We've just been informed by our new er manager (an rn), that our LWBS numbers are too high. (Left Without Being Seen). Meaning the patients are not wanting to wait (sometimes 2-3 hours, not bad considering county hospital sometimes has 18 hr waits!), or they decided they aren't really that sick, or have gotten an appt with their dr...........whatever the reason. So she has put out a memo stating that "this WILL change!" We (the triage nurse), are to "go out in the lobby and check on patients" ............and do what, we wonder? Chain them to the chairs so they won't leave???? She then proceeds to write that "if I notice trends among certain nurses, these will be documented, and there will be Verbal Warnings!" (Like what comes after verbal warnings?) Some of our nurses seem to be stuck at triage every shift. Some, like myself, hardly ever do triage. I don't know why. How the hell are we supposed to keep people from leaving the waiting room? :angryfire We are all somewhat pi##ed off about this. I mean, if people are waiting........that means that we are FULL! and FULL means that sometimes we have people sitting in the hall in chairs, not even in a bed (because they are all FULL!) Good grief
We already have a policy implemented that we are to do vitals every 2 hours, on every patient (minimum) whether they are in the lobby or in the er. When someone leaves with out being seen, we are now to write up an incident report.......believe it or not....... with the reason they left. Hello, they don't always tell us they are leaving. Besides, if it is so busy, that I cannot get people into the back........how much time do you think I have to write up incident reports???? Aargh :angryfire
Just a long vent...........anybody else EVER had this happen? I mean, jeez, if they are well enough to leave, they probably didn't need to be in the er in the first place. and if they were really, really ill, the triage nurse would've found SOMEPLACE to put them in the er. Not back in the waiting room.

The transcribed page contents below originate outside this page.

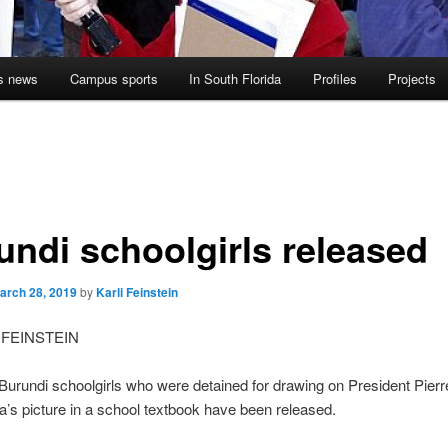
s news
Campus sports
In South Florida
Profiles
Projects
undi schoolgirls released
arch 28, 2019
by
Karli Feinstein
 FEINSTEIN
Burundi schoolgirls who were detained for drawing on President Pierr
’s picture in a school textbook have been released.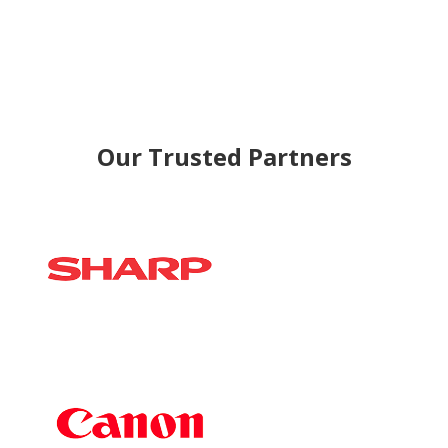
Our Trusted Partners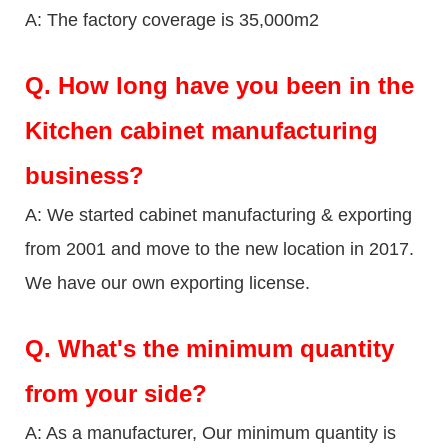
A: The factory coverage is 35,000m2
Q.
How long have you been in the
Kitchen cabinet manufacturing
business?
A: We started cabinet manufacturing & exporting
from 2001 and move to the new location in 2017.
We have our own exporting license.
Q.
What's the minimum quantity
from your side?
A: As a manufacturer, Our minimum quantity is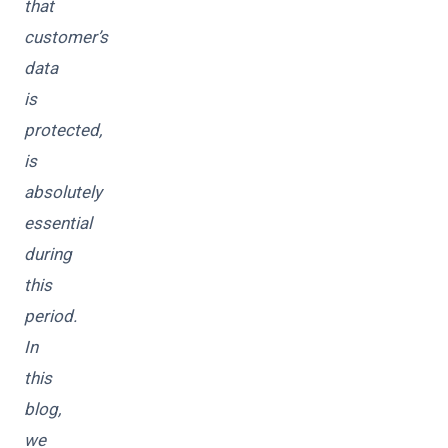
that
customer’s
data
is
protected,
is
absolutely
essential
during
this
period.
In
this
blog,
we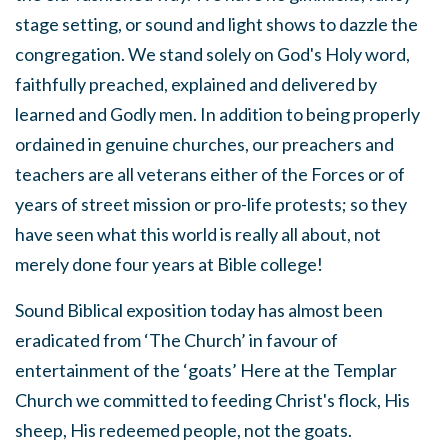
stage setting, or sound and light shows to dazzle the
congregation. We stand solely on God's Holy word,
faithfully preached, explained and delivered by
learned and Godly men. In addition to being properly
ordained in genuine churches, our preachers and
teachers are all veterans either of the Forces or of
years of street mission or pro-life protests; so they
have seen what this world is really all about, not
merely done four years at Bible college!
Sound Biblical exposition today has almost been
eradicated from ‘The Church’ in favour of
entertainment of the ‘goats’ Here at the Templar
Church we committed to feeding Christ's flock, His
sheep, His redeemed people, not the goats.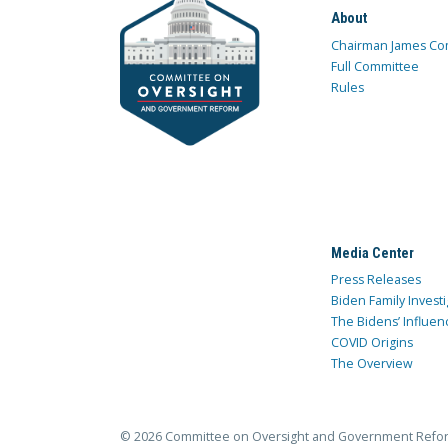
About
Chairman James Co
Full Committee
Rules
Media Center
Press Releases
Biden Family Investi
The Bidens’ Influen
COVID Origins
The Overview
© 2026 Committee on Oversight and Government Refo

the way i see it, emergent they get back. if they come in smiling, eatin' tater chips and sippin' mountain dew, they can wait. if they leave, they didn't need to be there in the 1st place. our hospital has established county urgent cares (4), that treat less acuity walkins. when we have a high census in the hospital, holding 15-30 patients in the ed waiting for a hospital bed, i send them to the uc's (after initial assessment, and rate low on acuity) if they're willing, or they can wait 3-6 hours, i give them the option. i have full approval of charge nurse and nurse manager when doing that. hate it for those who get plastered b/c they couldn't get the uri back within 30 minutes.